1. Das Weltalter des Mythos
2. Die Ära der christlichen Einbildungskraft
3. Der phantasmatische Motor der Neuzeit
4. Die komplementäre Poetik der Reduktion und Verarmung
5. Der Übergang der neuzeitlichen Expansionskultur in die posthistorische Kombinationskultur

Anhand historischer Dokumente, welche den Zeitgeist der betreffenden Epoche widerspiegeln, deutet Sloterdijk an, was der Menschheit alles möglich umzusetzen war dank Kraft der Phantasie als Batterie des Fortschrittmotors.
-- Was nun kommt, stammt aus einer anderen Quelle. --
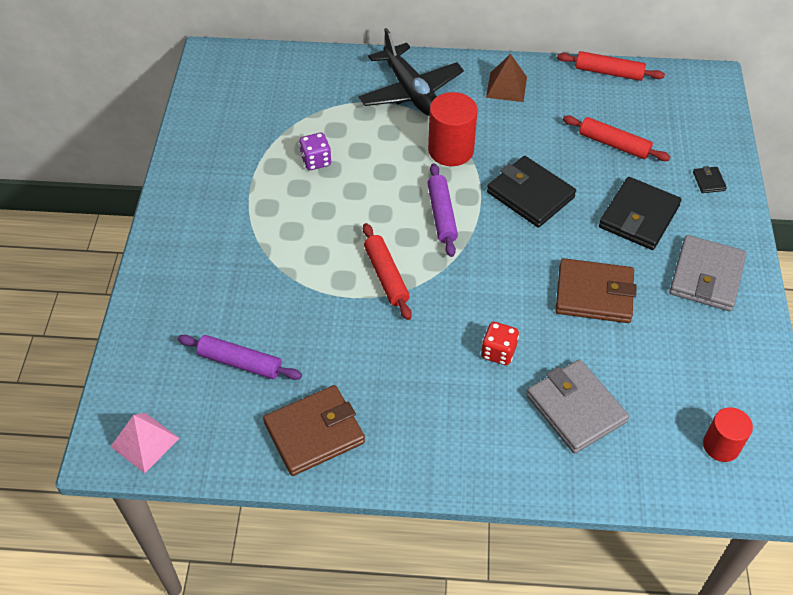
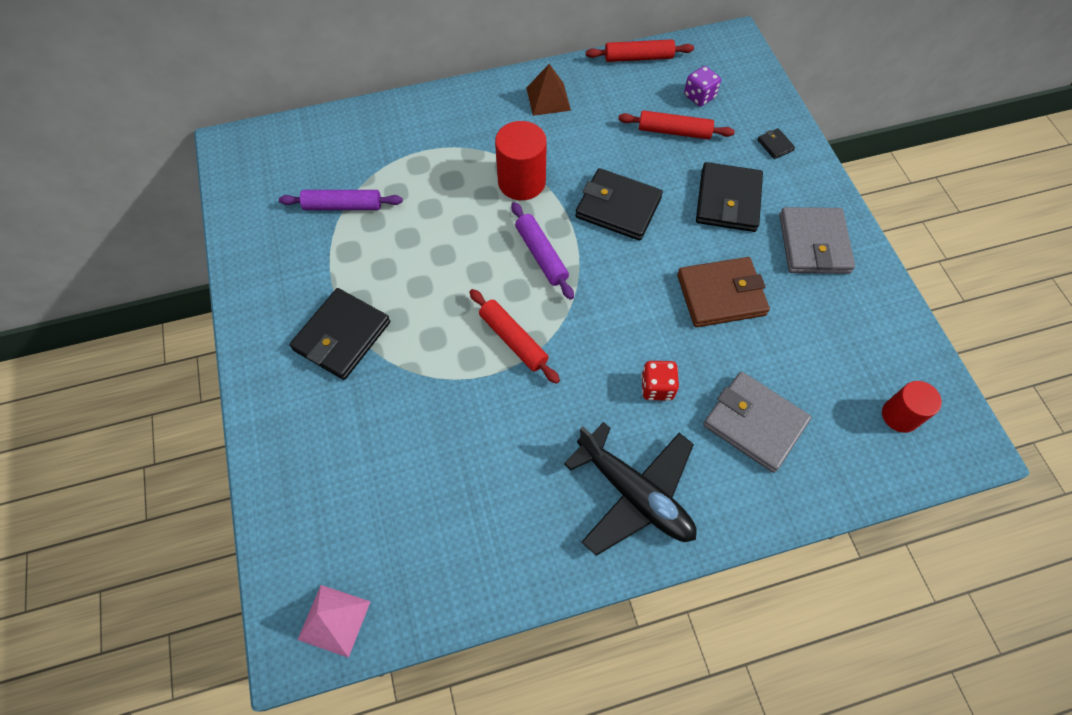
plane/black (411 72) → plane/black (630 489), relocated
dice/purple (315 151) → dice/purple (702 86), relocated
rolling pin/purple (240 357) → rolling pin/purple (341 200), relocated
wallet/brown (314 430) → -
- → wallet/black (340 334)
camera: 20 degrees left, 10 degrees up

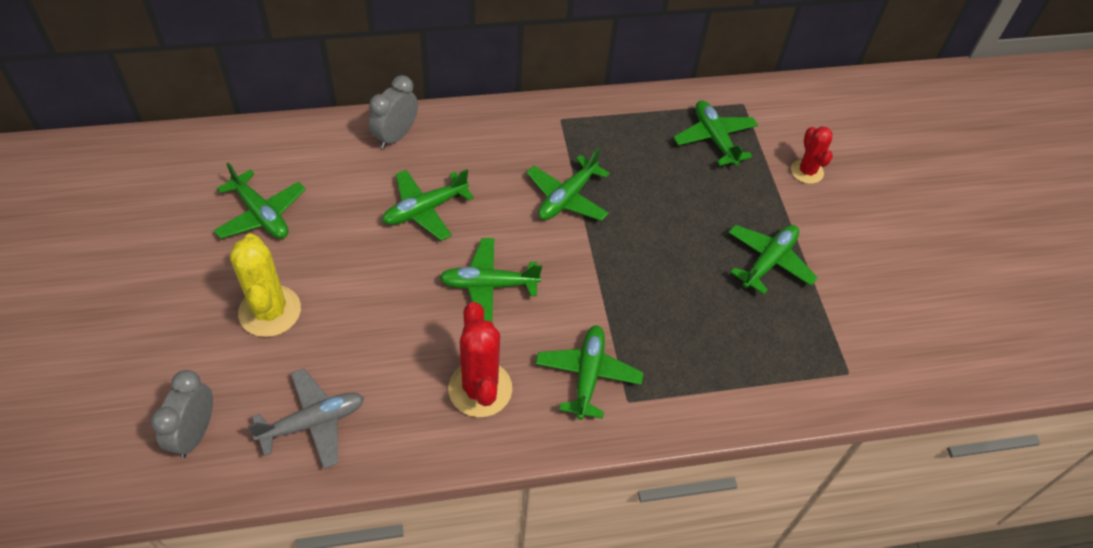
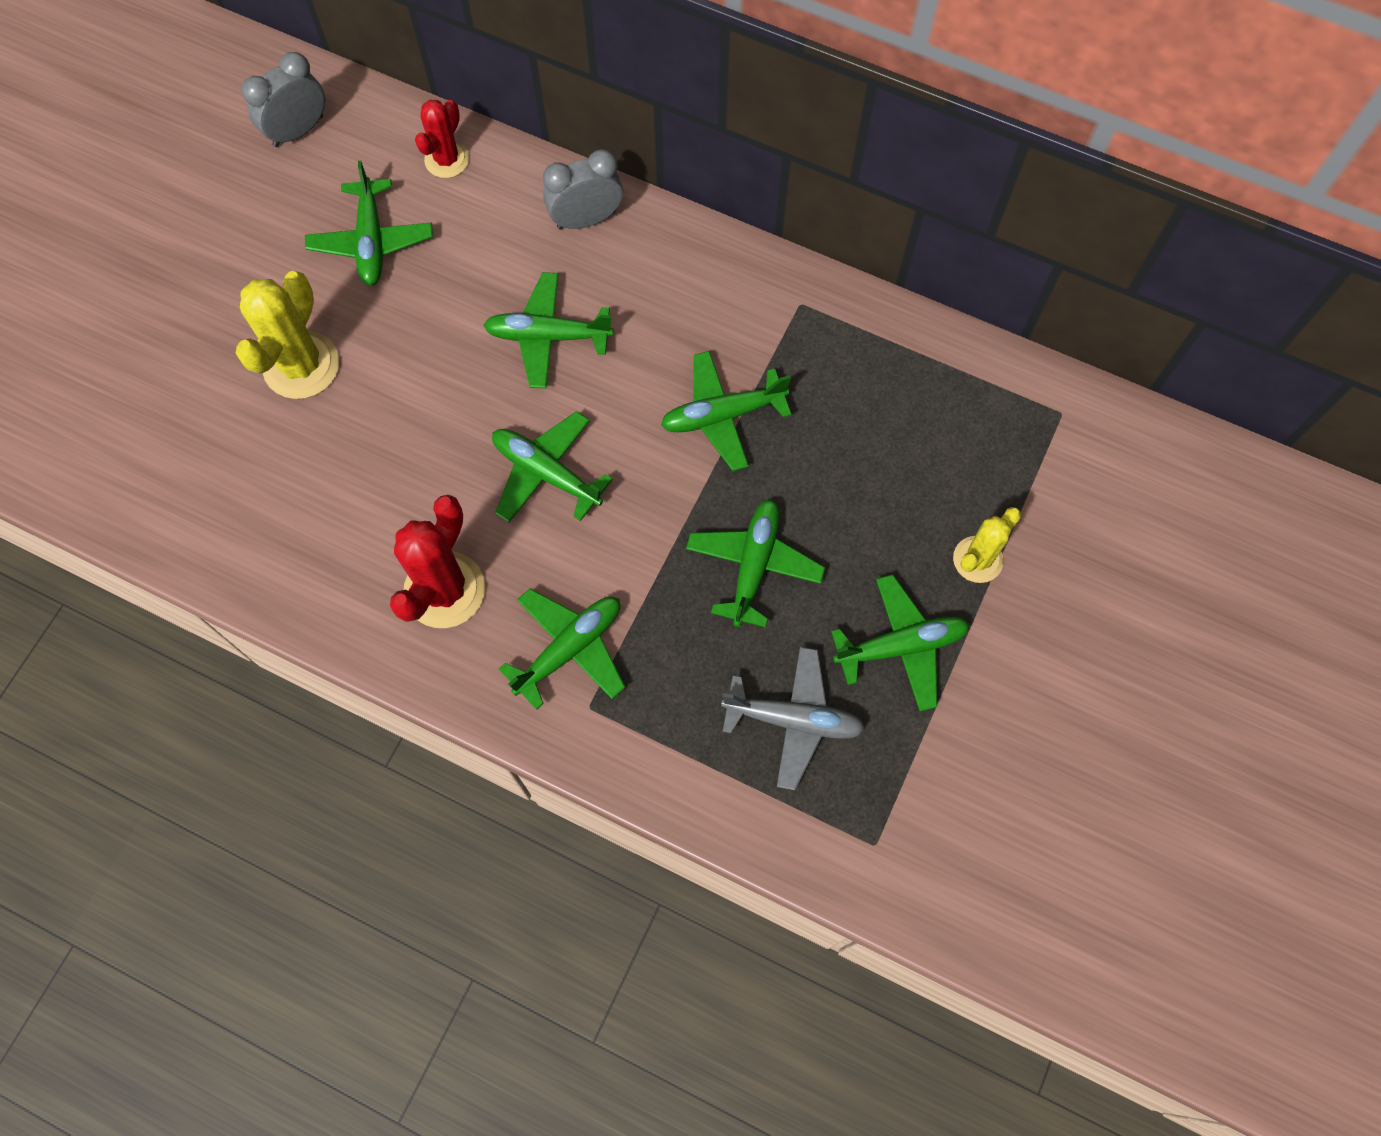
plane/green (715 133) → plane/green (755 563), relocated
cactus/red (812 155) → cactus/red (442 139), relocated
plane/grey (306 418) → plane/grey (793 718), relocated
clock/grey (182 414) → clock/grey (283 99), relocated
- → cactus/yellow (987 545)
camera: 40 degrees right, 15 degrees up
In bestechender Sprache und wirklich geistreich beschreibenden Analogien regt dieses Buch mehr an sich selbst Gedanken über die Thematik des Komplexen zu machen als einfach nur erfahren zu wollen, was der Autor darüber denkt. Natürlich war es auch interessant, wie Sloterdijk die Phänomene sieht, doch wie oft habe ich das Buch nach nur ein paar Sätzen zur Seite gelegt und bin meinen Gedanken gefolgt, die durch dieses Buch auf den Weg geschickt wurden. Selten kommt es vor, dass ich ein Buch nachdem ich es gelesen habe gleich noch mal gelesen habe, doch dieses Buch war es auf alle Fälle wert mehrmals zu lesen.